(Stored data entries)
====================
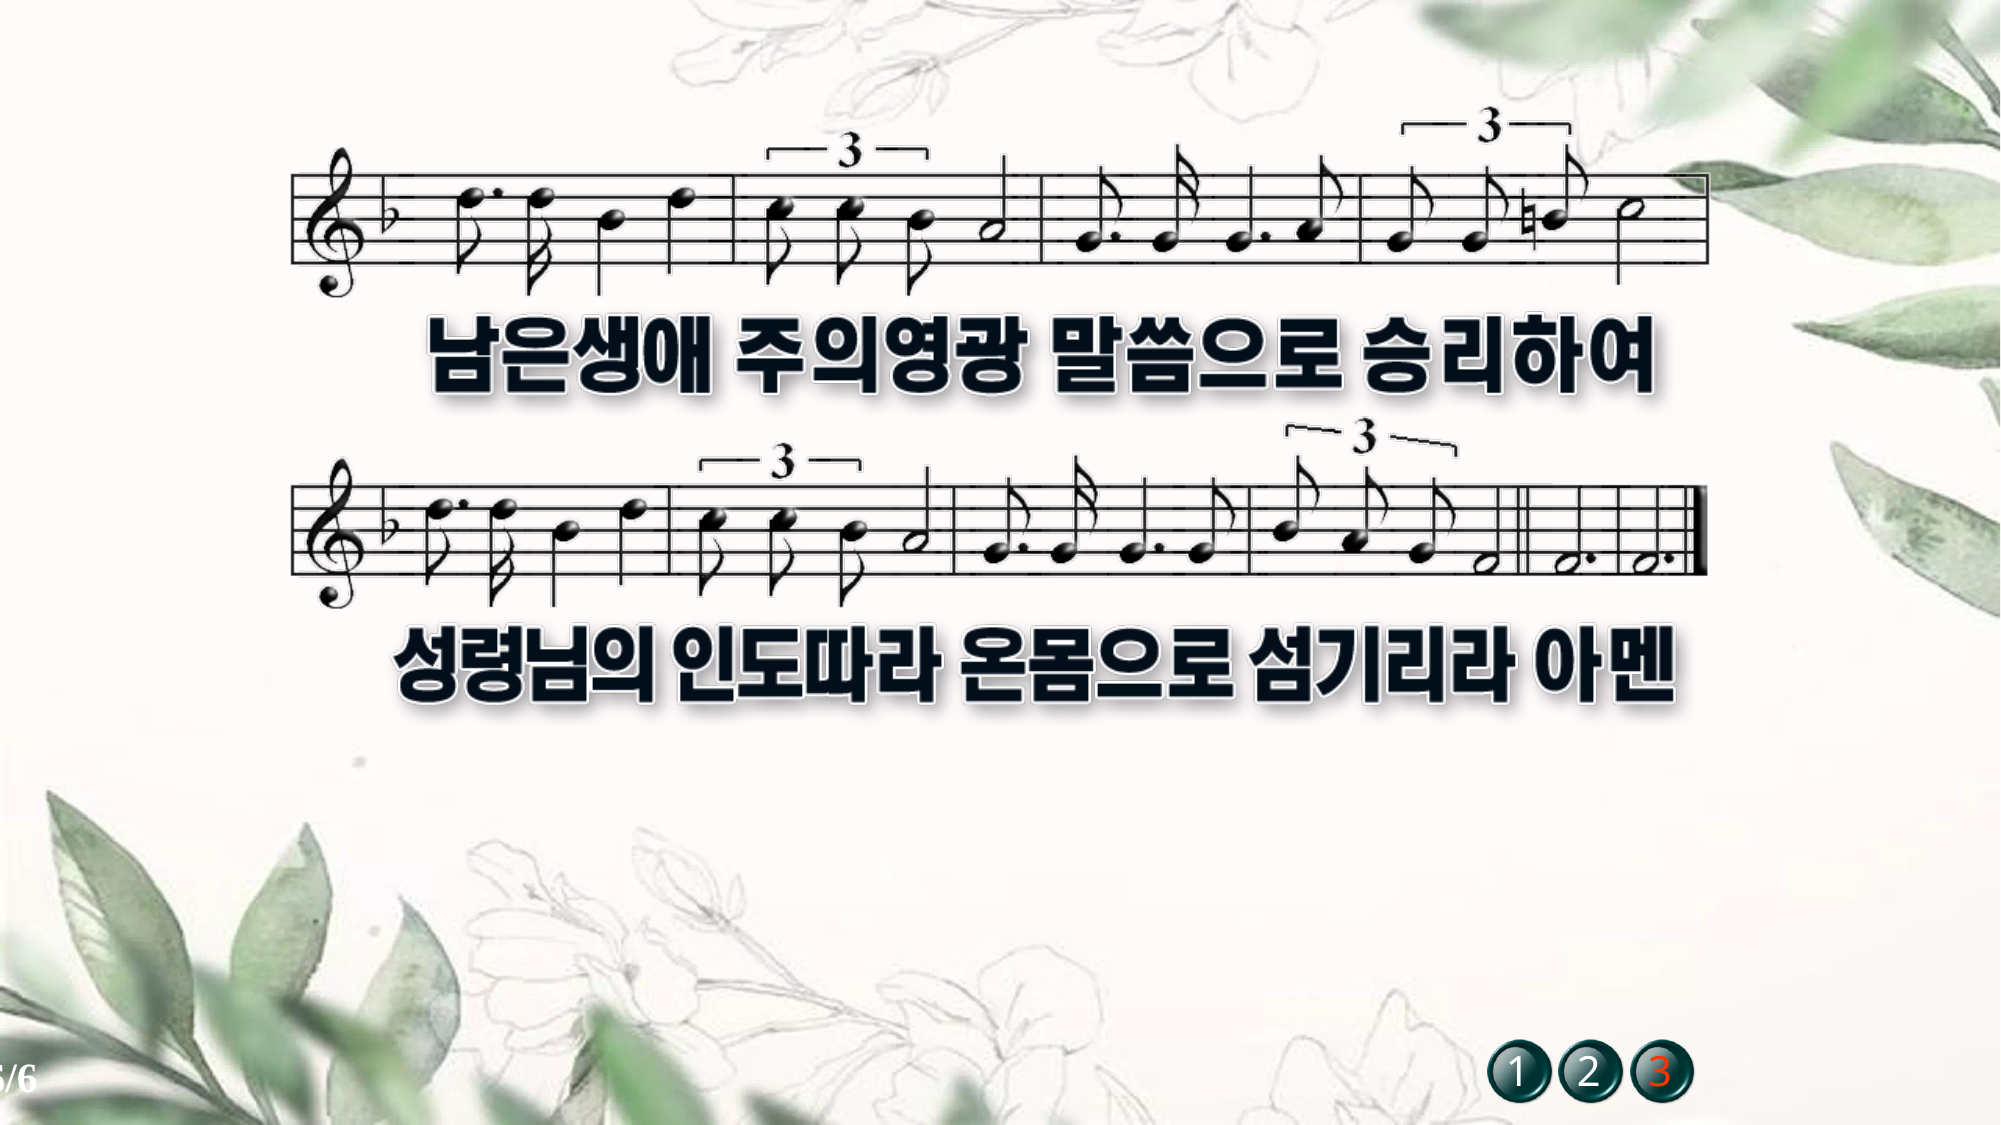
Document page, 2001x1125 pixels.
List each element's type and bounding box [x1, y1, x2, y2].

text_box [1627, 1035, 1697, 1106]
text_box [1484, 1035, 1555, 1106]
text_box [1555, 1035, 1626, 1106]
picture [0, 0, 2001, 1125]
====================
= Requirement =
Repeat the data word for word, minus any pictures.

= Solved problem =
Document page, 2001x1125 pixels.
List each element's type and bounding box [x1, y1, x2, y2].

text_box [1627, 1035, 1697, 1106]
text_box [1484, 1035, 1555, 1106]
text_box [1555, 1035, 1626, 1106]
picture [0, 0, 2001, 1125]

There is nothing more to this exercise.